═══ Selected passage

About 20 bids were placed for the Canvas L.A. building, put on the market in September by Alliance Residential Co. LaSalle Investment Management, a subsidiary of Chicago real estate services company Jones Lang LaSalle, won with an offer that breaks down to $360 per square foot.

Phoenix-based Alliance developed the 173,686-square-foot building at 138 N. Beaudry Ave. The property opened in 2008 amid the housing bust, which didn’t skip downtown, where thousands of condo units were constructed.

Many of the units were converted into apartments, depressing average rental rates about 60 cents below the $2.80-per-square-foot rate Canvas L.A. was getting, said broker Laurie Lustig-Bower, an executive vice president with CB Richard Ellis Group who represented both sides in the sale.

However, as the property was being marketed last year to prospective buyers, the downtown rental market strengthened, drawing more interest in the building. Bids were due Oct. 13; the sale to LaSalle was completed in mid-December.

══════
═══ Material supplied

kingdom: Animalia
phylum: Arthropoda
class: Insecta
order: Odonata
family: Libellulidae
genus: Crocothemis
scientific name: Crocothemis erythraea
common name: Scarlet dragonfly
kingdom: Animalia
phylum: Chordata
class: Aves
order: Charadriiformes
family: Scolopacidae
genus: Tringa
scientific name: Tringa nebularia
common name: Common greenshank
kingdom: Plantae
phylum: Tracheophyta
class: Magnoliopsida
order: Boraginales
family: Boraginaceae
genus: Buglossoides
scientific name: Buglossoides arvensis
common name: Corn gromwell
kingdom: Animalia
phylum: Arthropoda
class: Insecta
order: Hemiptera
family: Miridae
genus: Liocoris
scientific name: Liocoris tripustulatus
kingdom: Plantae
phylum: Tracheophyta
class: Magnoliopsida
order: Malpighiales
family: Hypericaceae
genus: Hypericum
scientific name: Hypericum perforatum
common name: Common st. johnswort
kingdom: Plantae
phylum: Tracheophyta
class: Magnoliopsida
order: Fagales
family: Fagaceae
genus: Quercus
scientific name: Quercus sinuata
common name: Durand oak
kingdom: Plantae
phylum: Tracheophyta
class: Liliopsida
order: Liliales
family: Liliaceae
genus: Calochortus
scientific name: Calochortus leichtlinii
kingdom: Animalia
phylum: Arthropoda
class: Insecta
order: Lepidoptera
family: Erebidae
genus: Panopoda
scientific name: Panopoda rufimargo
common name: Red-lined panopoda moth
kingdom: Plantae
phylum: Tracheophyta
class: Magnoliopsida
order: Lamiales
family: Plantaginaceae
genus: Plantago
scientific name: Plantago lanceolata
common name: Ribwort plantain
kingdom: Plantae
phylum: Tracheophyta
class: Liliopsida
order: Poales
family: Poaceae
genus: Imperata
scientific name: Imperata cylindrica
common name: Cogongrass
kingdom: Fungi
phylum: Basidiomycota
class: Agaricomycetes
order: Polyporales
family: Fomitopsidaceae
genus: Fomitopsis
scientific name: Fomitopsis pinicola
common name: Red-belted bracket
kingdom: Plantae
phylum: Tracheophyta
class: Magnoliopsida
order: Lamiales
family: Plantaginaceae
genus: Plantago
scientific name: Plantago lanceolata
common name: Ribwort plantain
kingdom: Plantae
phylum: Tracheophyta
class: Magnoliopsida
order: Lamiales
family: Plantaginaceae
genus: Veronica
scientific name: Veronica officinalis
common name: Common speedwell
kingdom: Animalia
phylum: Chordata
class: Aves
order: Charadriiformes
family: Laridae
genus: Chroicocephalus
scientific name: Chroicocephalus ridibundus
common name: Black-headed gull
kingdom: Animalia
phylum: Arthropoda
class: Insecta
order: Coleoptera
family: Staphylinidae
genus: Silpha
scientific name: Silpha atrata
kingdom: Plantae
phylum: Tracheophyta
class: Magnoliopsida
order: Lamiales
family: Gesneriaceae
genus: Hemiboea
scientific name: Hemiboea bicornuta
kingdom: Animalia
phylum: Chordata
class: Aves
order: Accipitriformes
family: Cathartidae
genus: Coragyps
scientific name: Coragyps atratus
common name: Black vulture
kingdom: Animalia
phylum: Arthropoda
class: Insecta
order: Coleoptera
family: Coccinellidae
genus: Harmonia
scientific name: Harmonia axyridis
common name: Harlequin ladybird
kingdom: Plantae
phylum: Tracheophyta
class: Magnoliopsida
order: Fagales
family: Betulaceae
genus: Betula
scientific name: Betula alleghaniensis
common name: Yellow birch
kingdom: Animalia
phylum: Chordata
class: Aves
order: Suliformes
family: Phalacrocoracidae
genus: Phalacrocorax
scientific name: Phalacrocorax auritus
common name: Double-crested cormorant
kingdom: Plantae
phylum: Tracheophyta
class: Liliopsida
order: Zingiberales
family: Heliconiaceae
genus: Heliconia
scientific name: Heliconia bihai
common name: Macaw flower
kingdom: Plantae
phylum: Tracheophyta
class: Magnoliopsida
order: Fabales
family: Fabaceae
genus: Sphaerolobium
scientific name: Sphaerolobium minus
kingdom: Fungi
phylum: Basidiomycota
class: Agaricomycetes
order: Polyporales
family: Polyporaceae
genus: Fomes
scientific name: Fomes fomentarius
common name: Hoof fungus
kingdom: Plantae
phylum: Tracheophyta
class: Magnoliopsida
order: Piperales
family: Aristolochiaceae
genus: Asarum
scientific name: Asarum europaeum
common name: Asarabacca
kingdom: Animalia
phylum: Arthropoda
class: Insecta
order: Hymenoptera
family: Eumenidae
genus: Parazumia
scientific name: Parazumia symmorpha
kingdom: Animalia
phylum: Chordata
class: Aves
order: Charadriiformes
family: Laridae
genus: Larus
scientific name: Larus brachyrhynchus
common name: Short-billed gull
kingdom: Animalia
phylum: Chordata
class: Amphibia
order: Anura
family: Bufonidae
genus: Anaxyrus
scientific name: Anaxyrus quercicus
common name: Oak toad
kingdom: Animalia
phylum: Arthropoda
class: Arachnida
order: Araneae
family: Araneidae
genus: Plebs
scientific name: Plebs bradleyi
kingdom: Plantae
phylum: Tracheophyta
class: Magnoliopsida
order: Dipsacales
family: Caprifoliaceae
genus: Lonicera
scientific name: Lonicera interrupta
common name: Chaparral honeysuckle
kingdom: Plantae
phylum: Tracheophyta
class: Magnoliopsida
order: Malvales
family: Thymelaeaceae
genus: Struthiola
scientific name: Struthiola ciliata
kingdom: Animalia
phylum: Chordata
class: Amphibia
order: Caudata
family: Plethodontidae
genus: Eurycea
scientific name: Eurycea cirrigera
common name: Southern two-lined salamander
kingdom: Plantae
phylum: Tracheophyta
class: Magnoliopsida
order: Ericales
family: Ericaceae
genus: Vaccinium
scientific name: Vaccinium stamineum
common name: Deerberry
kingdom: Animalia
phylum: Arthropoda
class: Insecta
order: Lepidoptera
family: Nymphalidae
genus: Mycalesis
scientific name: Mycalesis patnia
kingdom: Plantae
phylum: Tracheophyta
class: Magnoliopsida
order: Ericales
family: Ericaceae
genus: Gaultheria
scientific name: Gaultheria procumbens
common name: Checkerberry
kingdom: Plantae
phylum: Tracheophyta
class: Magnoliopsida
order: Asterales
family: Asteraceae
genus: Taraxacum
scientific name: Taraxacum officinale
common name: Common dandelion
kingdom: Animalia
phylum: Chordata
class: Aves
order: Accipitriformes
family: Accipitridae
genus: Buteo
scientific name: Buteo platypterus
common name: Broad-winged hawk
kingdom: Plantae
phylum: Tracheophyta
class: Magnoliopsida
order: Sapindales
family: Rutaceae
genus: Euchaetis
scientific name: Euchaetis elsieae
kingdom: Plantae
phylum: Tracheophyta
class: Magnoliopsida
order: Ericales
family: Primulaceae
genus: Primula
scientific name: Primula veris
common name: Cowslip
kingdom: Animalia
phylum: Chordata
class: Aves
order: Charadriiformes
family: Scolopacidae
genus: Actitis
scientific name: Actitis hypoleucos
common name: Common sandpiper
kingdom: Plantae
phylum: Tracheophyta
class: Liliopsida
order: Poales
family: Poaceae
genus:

══════

◆ **Exercise instructions**:
A: What is the street address of the building in the Canvas L.A. article?
B: Resume the Canvas L.A. article after its last sentence.
These entries have nothing to do with the Canvas L.A. article.

◆ **Task-by-task outputs**:
A: 138 N. Beaudry Ave.

B:
“The market is still on the soft side, but I think it’s improving as opposed to getting worse,” she said.

The apartments command monthly rents of about $2,200 for a 764-square-foot one-bed, one-bath unit. Three-bed, two-bath units of 1,956 square feet go for $4,933 per month.

Alliance founding partner Bob Hutt said the proceeds will likely go toward an acquisition elsewhere as the commercial real estate market is stabilizing.

Brokers Tyler Anderson and Sean Cunningham, based in CB’s Phoenix office, and Adrienne Barr and Kadie Presley, of CB’s Beverly Hills office, also represented both sides in the sale.

A representative of LaSalle declined comment.

Short-Term Gain

The bankruptcy of the proposed Bundy Village & Medical Park has been bad news for developer Michael Lombardi and his Stonebridge Holdings Inc.

The developer placed the planned 1 million-square-foot mixed-use complex at Olympic Boulevard and Bundy Drive into Chapter 11 in November after stiff opposition made it difficult to obtain financing.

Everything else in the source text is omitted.